Espectáculos
Enrique Guzmán desmiente rumores sobre la salud de Alejandra
El cantante desmiente versiones y aclara el verdadero estado de su hija, la Reina del Rock.

En el vasto y surrealista circo mediático nacional, donde la salud de las figuras públicas se convierte en un espectáculo de realidad distorsionada, el patriarca de un clan rockero, don Enrique Guzmán, se erigió como el heraldo oficial de la verdad incontrovertible. Desde el escenario de su Caravana del Amor, un espectáculo que promete más redención que un telepredicador de feria, el cantante desplegó un diagnóstico tan preciso que hasta los galenos de la Real Academia de la Medicina se habrían ruborizado.
Con la solemnidad de un estadista anunciando la paz mundial, don Enrique desgranó, uno a uno, los males que aquejan a su vástaga, la eterna Reina del Rock. Resulta que el único exceso de la artista es una hipertensión y una molestia cervical, un padecimiento tan común, según su progenitor, como el resfriado de un mortal cualquiera. “A la gente que empieza a crecer”, sentenció el sabio, reduciendo una intervención quirúrgica a la simpleza de mudar los dientes de leche. ¡Oh, sublime sabiduría médica surgida de las tablas de un escenario!
Y he aquí que la mano lesionada, esa que tantos susurros malévolos generó, no fue más que el resultado de un golpe fortuito. Nada de dramas existenciales, ni de gestos de angustia. Un simple percance que, atendido con la premura que la realeza del rock merece, fue solucionado con la precisión de un relojero suizo. La máquina de fabricar mitos, es decir, la prensa, había vuelto a fallar.
Pero el acto culminante de esta ópera bufa fue la negación, con mayúsculas, de la gran sombra que siempre acecha: el retorno a los nefastos elixires. “No ha vuelto a beber”, proclamó el padre, esculpiendo en piedra una verdad que, por supuesto, no admite réplica. La artista está “feliz”, una palabra tan absoluta y definitiva que debería ser registrada como marca patentada de esta saga familiar.

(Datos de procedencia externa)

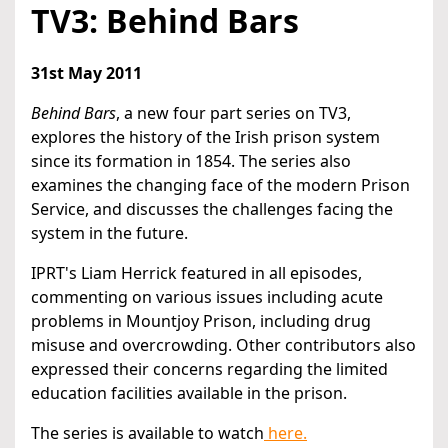
TV3: Behind Bars
31st May 2011
Behind Bars
, a new four part series on TV3,
explores the history of the Irish prison system
since its formation in 1854. The series also
examines the changing face of the modern Prison
Service, and discusses the challenges facing the
system in the future.
IPRT's Liam Herrick featured in all episodes,
commenting on various issues including acute
problems in Mountjoy Prison, including drug
misuse and overcrowding. Other contributors also
expressed their concerns regarding the limited
education facilities available in the prison.
The series is available to watch
here.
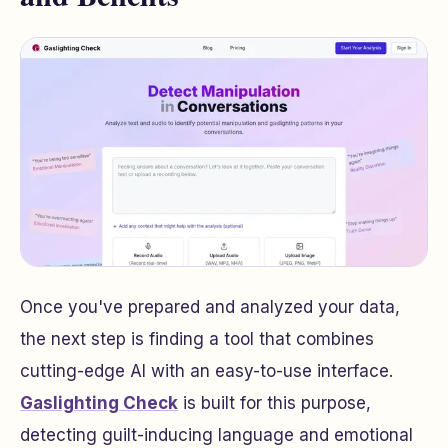
Once you've prepared and analyzed your data,
the next step is finding a tool that combines
cutting-edge AI with an easy-to-use interface.
Gaslighting Check
is built for this purpose,
detecting guilt-inducing language and emotional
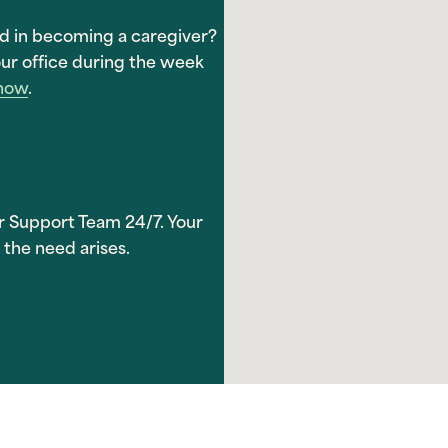
ed in becoming a caregiver?
ur office during the week
 now
.
r Support Team 24/7. Your
 the need arises.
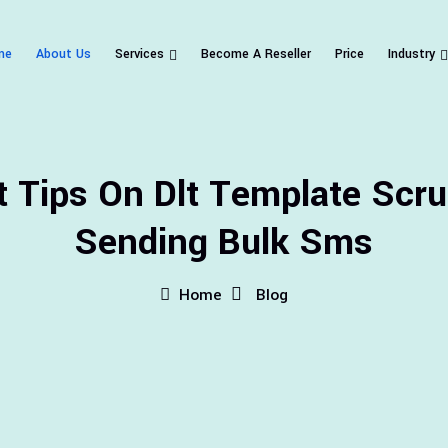
me
About Us
Services
Become A Reseller
Price
Industry
t Tips On Dlt Template Scru
Sending Bulk Sms
Home
Blog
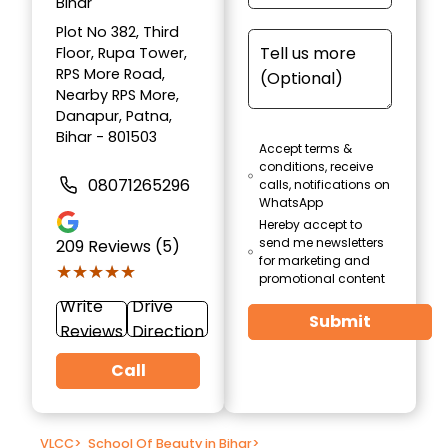
Bihar
Plot No 382, Third
Floor, Rupa Tower,
RPS More Road,
Nearby RPS More,
Danapur, Patna,
Bihar - 801503
Accept terms &
conditions, receive
08071265296
calls, notifications on
WhatsApp
Hereby accept to
send me newsletters
209
Reviews (5)
for marketing and
★★★★★
★★★★★
promotional content
Write
Drive
Submit
Reviews
Direction
Call
VLCC
>
School Of Beauty in Bihar
>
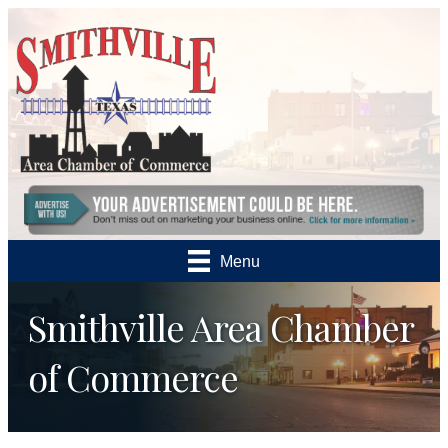
Menu
Smithville Area Chamber
of Commerce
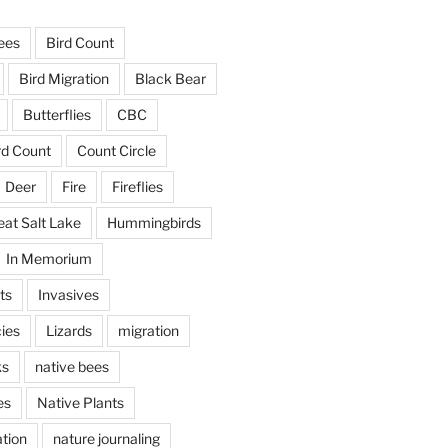
ees
Bird Count
Bird Migration
Black Bear
Butterflies
CBC
rd Count
Count Circle
Deer
Fire
Fireflies
eat Salt Lake
Hummingbirds
In Memorium
ts
Invasives
ies
Lizards
migration
ks
native bees
es
Native Plants
tion
nature journaling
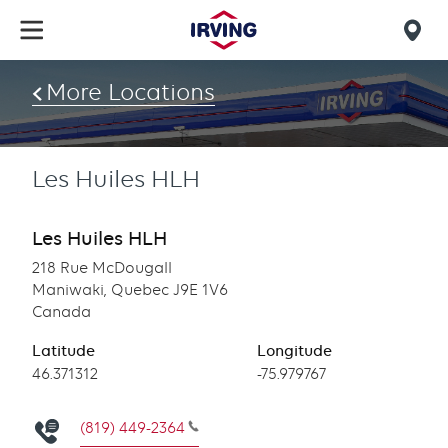
Skip
to
Mob
main
find
content
More Locations
us
Les Huiles HLH
Les Huiles HLH
218 Rue McDougall
Maniwaki, Quebec J9E 1V6
Canada
Latitude
Longitude
Latitude
46.371312
Longitude
-75.979767
(819) 449-2364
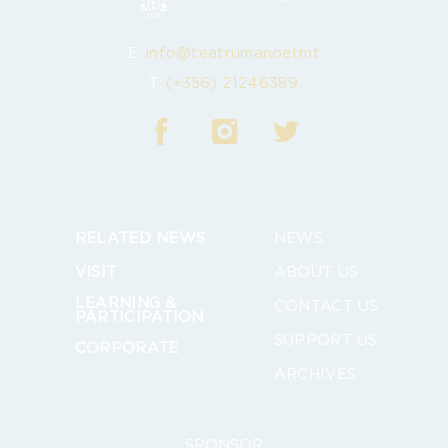
E:
info@teatrumanoel.mt
T:
(+356) 21246389
RELATED NEWS
NEWS
VISIT
ABOUT US
LEARNING &
CONTACT US
PARTICIPATION
SUPPORT US
CORPORATE
ARCHIVES
SPONSOR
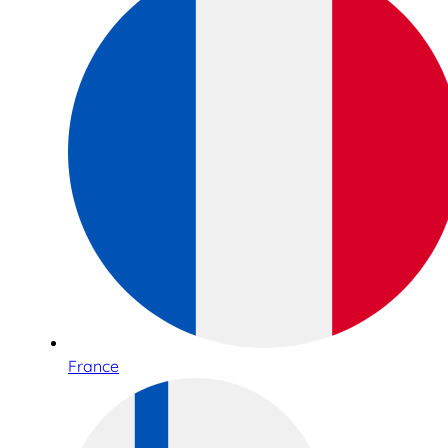
France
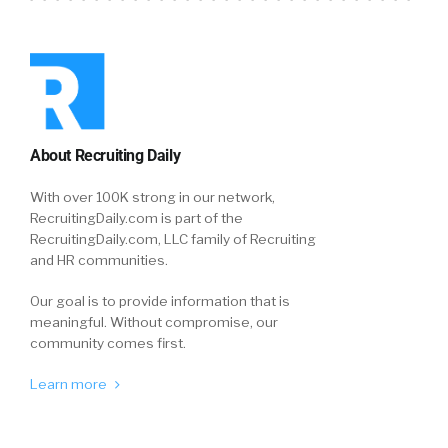
About Recruiting Daily
With over 100K strong in our network,
RecruitingDaily.com is part of the
RecruitingDaily.com, LLC family of Recruiting
and HR communities.
Our goal is to provide information that is
meaningful. Without compromise, our
community comes first.
Learn more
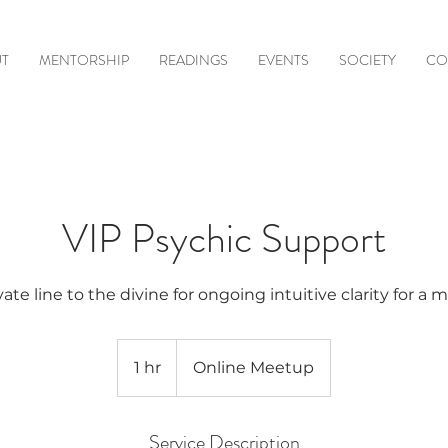
T
MENTORSHIP
READINGS
EVENTS
SOCIETY
CO
VIP Psychic Support
vate line to the divine for ongoing intuitive clarity for a 
1 hr
1
Online Meetup
h
Service Description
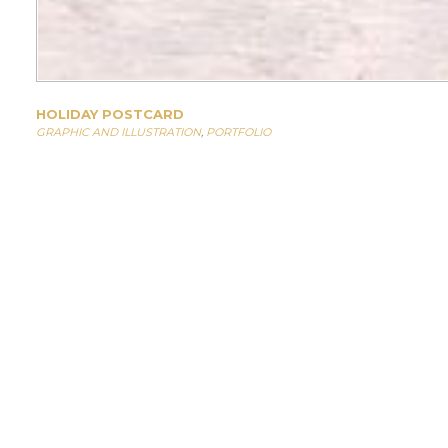
HOLIDAY POSTCARD
GRAPHIC AND ILLUSTRATION
,
PORTFOLIO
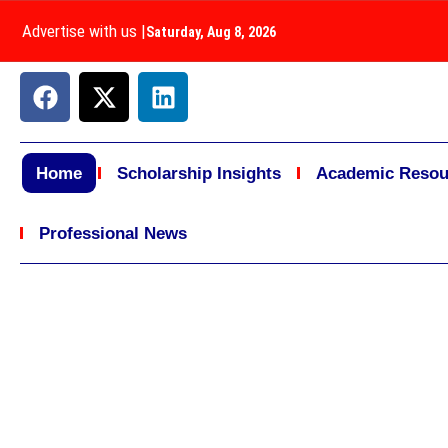
Advertise with us
|
Saturday, Aug 8, 2026
Home
Scholarship Insights
Academic Resou
Professional News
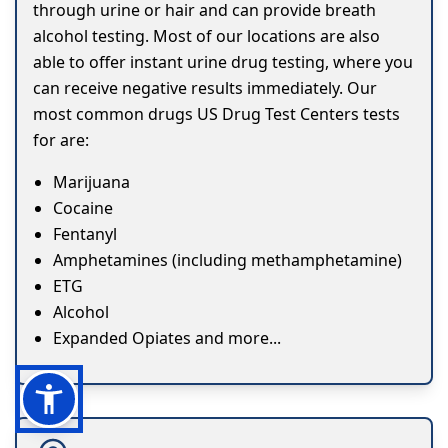
through urine or hair and can provide breath
alcohol testing. Most of our locations are also
able to offer instant urine drug testing, where you
can receive negative results immediately. Our
most common drugs US Drug Test Centers tests
for are:
Marijuana
Cocaine
Fentanyl
Amphetamines (including methamphetamine)
ETG
Alcohol
Expanded Opiates and more...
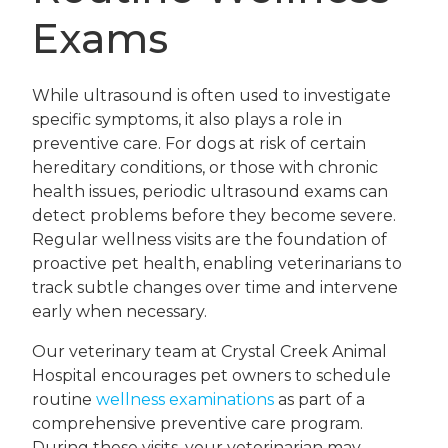
Exams
While ultrasound is often used to investigate
specific symptoms, it also plays a role in
preventive care. For dogs at risk of certain
hereditary conditions, or those with chronic
health issues, periodic ultrasound exams can
detect problems before they become severe.
Regular wellness visits are the foundation of
proactive pet health, enabling veterinarians to
track subtle changes over time and intervene
early when necessary.
Our veterinary team at Crystal Creek Animal
Hospital encourages pet owners to schedule
routine
wellness examinations
as part of a
comprehensive preventive care program.
During these visits, your veterinarian may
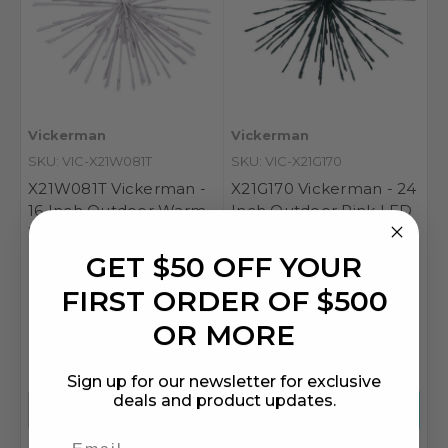
Vickerman
Vickerman
SKU: VIC-X21W081T
SKU: VIC-X21G170
X21W081T Vickerman -
X21G170 Vickerman - 24
16 Inch Outdoor Warm
Inch Outdoor Pink LED
White LED Starburst
Starburst Christmas
Christmas Light - White
Light - Green Frame
GET $50 OFF YOUR
Frame
FIRST ORDER OF $500
OR MORE
MSRP
$89.69
MSRP
$115.09
$48.55
$62.20
Sign up for our newsletter for exclusive
deals and product updates.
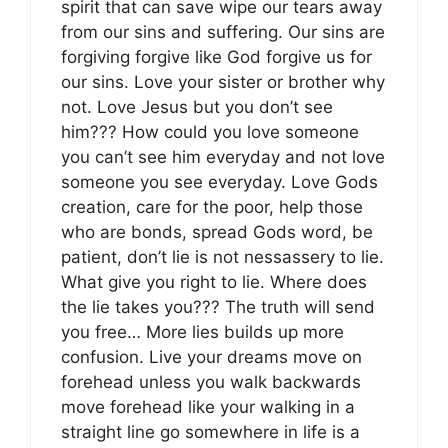
spirit that can save wipe our tears away
from our sins and suffering. Our sins are
forgiving forgive like God forgive us for
our sins. Love your sister or brother why
not. Love Jesus but you don’t see
him??? How could you love someone
you can’t see him everyday and not love
someone you see everyday. Love Gods
creation, care for the poor, help those
who are bonds, spread Gods word, be
patient, don’t lie is not nessassery to lie.
What give you right to lie. Where does
the lie takes you??? The truth will send
you free… More lies builds up more
confusion. Live your dreams move on
forehead unless you walk backwards
move forehead like your walking in a
straight line go somewhere in life is a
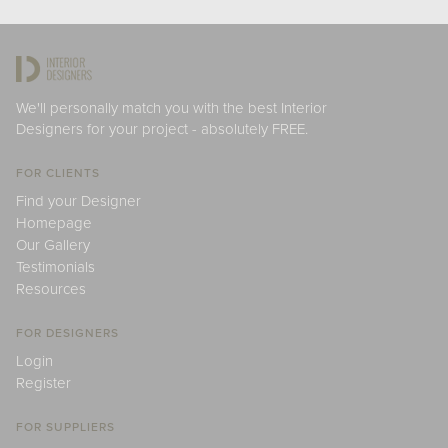
We'll personally match you with the best Interior
Designers for your project - absolutely FREE.
FOR CLIENTS
Find your Designer
Homepage
Our Gallery
Testimonials
Resources
FOR DESIGNERS
Login
Register
FOR SUPPLIERS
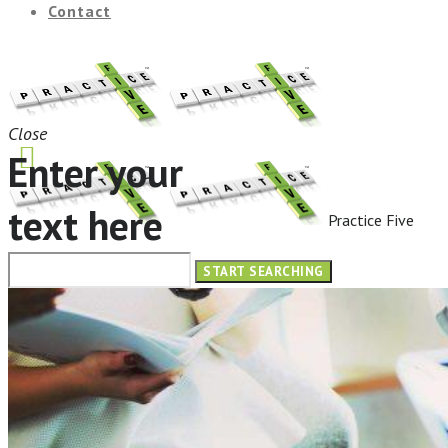
Contact
Close
Enter your
text here
Practice Five
HOME
ABOUT
OUR SERVICES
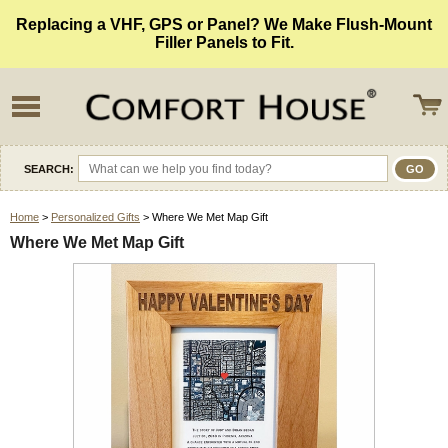
Replacing a VHF, GPS or Panel? We Make Flush-Mount
Filler Panels to Fit.
SEARCH:
Home
>
Personalized Gifts
> Where We Met Map Gift
Where We Met Map Gift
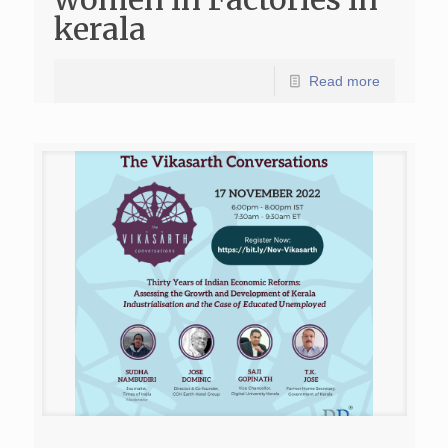
kerala
Read more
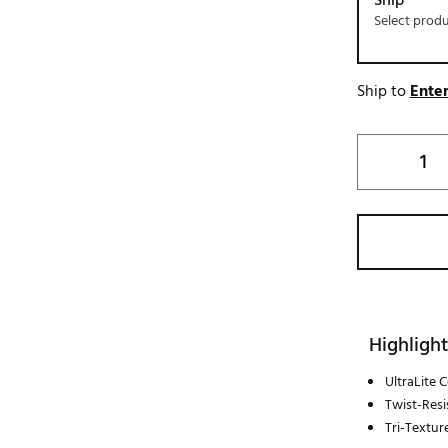
Ship
Select prod
Ship to
Enter
Highlight
UltraLite 
Twist-Resi
Tri-Textur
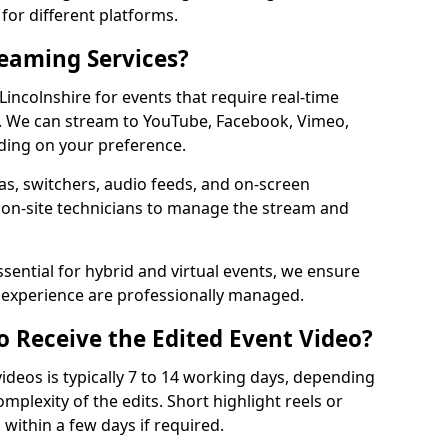
for different platforms.
reaming Services?
 Lincolnshire for events that require real-time
. We can stream to YouTube, Facebook, Vimeo,
ding on your preference.
s, switchers, audio feeds, and on-screen
 on-site technicians to manage the stream and
sential for hybrid and virtual events, we ensure
e experience are professionally managed.
o Receive the Edited Event Video?
ideos is typically 7 to 14 working days, depending
mplexity of the edits. Short highlight reels or
 within a few days if required.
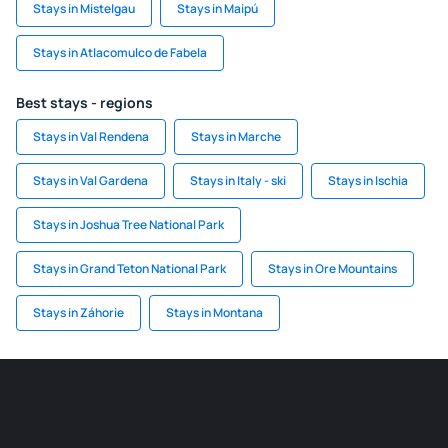
Stays in Mistelgau
Stays in Maipú
Stays in Atlacomulco de Fabela
Best stays - regions
Stays in Val Rendena
Stays in Marche
Stays in Val Gardena
Stays in Italy - ski
Stays in Ischia
Stays in Joshua Tree National Park
Stays in Grand Teton National Park
Stays in Ore Mountains
Stays in Záhorie
Stays in Montana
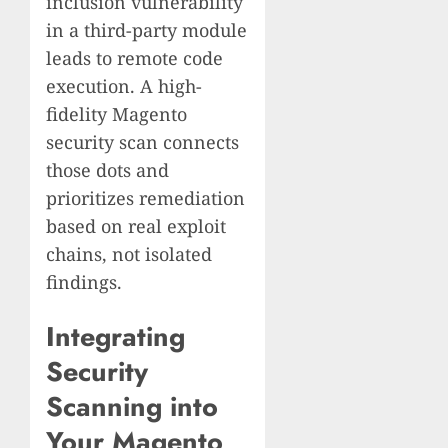
inclusion vulnerability
in a third-party module
leads to remote code
execution. A high-
fidelity Magento
security scan connects
those dots and
prioritizes remediation
based on real exploit
chains, not isolated
findings.
Integrating
Security
Scanning into
Your Magento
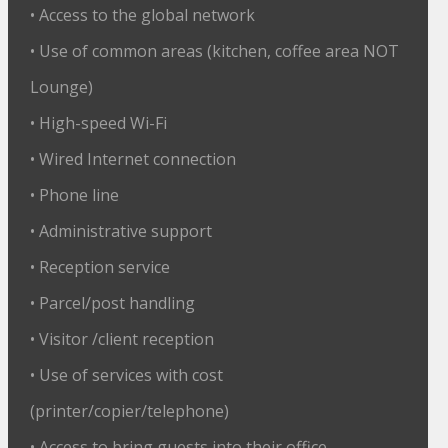
• Access to the global network
• Use of common areas (kitchen, coffee area NOT
Lounge)
• High-speed Wi-Fi
• Wired Internet connection
• Phone line
• Administrative support
• Reception service
• Parcel/post handling
• Visitor /client reception
• Use of services with cost
(printer/copier/telephone)
• Access to bring guests into their office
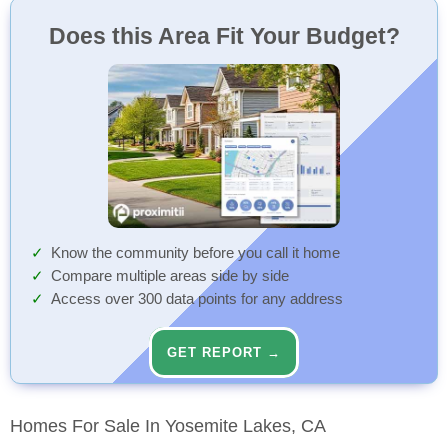
Does this Area Fit Your Budget?
Know the community before you call it home
Compare multiple areas side by side
Access over 300 data points for any address
GET REPORT →
Homes For Sale In Yosemite Lakes, CA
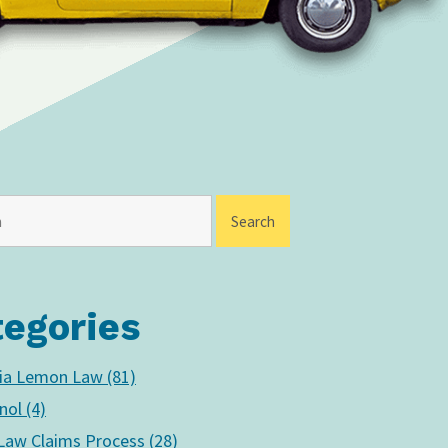
tegories
nia Lemon Law (81)
nol (4)
aw Claims Process (28)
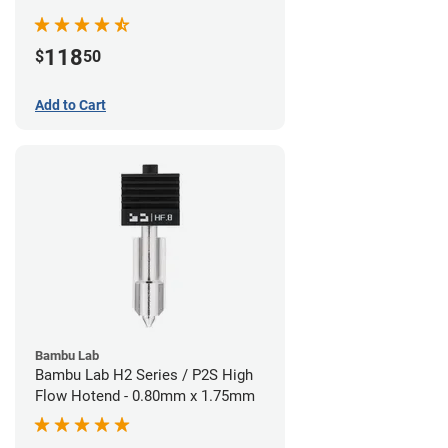
Nozzle - 1.75mm x 0.40mm
118
$
50
Add to Cart
Bambu Lab
Bambu Lab H2 Series / P2S High
Flow Hotend - 0.80mm x 1.75mm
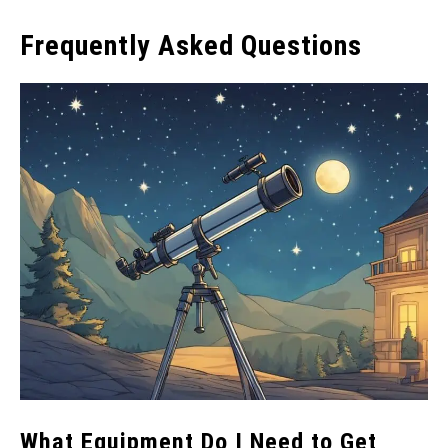
Frequently Asked Questions
What Equipment Do I Need to Get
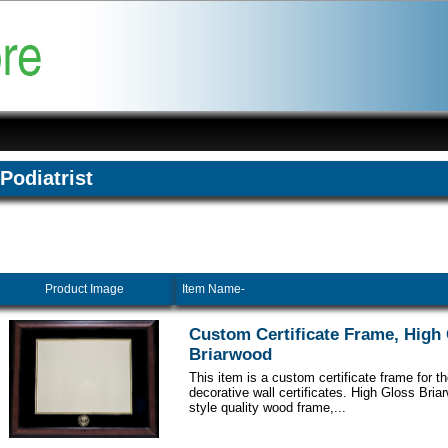
Podiatrist
Product Image
Item Name-
Custom Certificate Frame, High
Briarwood
This item is a custom certificate frame for t
decorative wall certificates. High Gloss Br
style quality wood frame,...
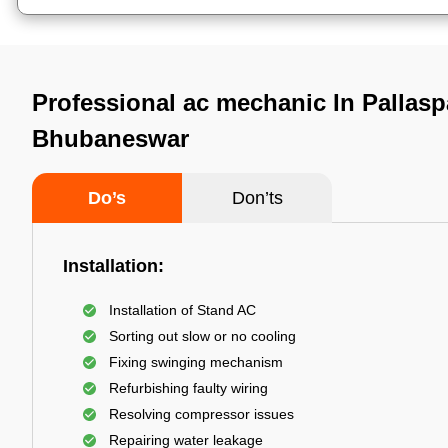
Professional ac mechanic In Pallaspa
Bhubaneswar
Do’s
Don’ts
Installation:
Installation of Stand AC
Sorting out slow or no cooling
Fixing swinging mechanism
Refurbishing faulty wiring
Resolving compressor issues
Repairing water leakage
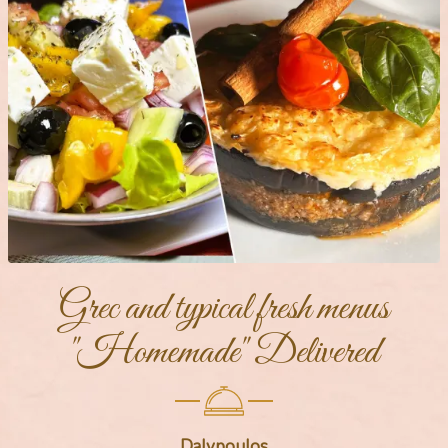
Grec and typical fresh menus
"Homemade" Delivered
Dalypoulos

Ante el interrogante final, el de la reconciliación con su propia descendencia, don Enrique esgrimió el escudo definitivo de la intimidad familiar. Un asunto tan privado que, por supuesto, no puede ser profanado por la plebe informativa, aunque previamente se haya diseccionado cada minucia de una operación de cervicales ante los micrófonos. Una sublime lección de coherencia en el reino del absurdo.
Así, entre declaraciones médicas y negaciones categóricas, se escribe otro capítulo en la epopeya nacional, donde la salud de unos pocos se convierte en el pan y circo de todos, convenientemente aclarada entre canción y canción de una caravana que, irónicamente, promete amor, pero genera tantos debates como un consejo de ministros.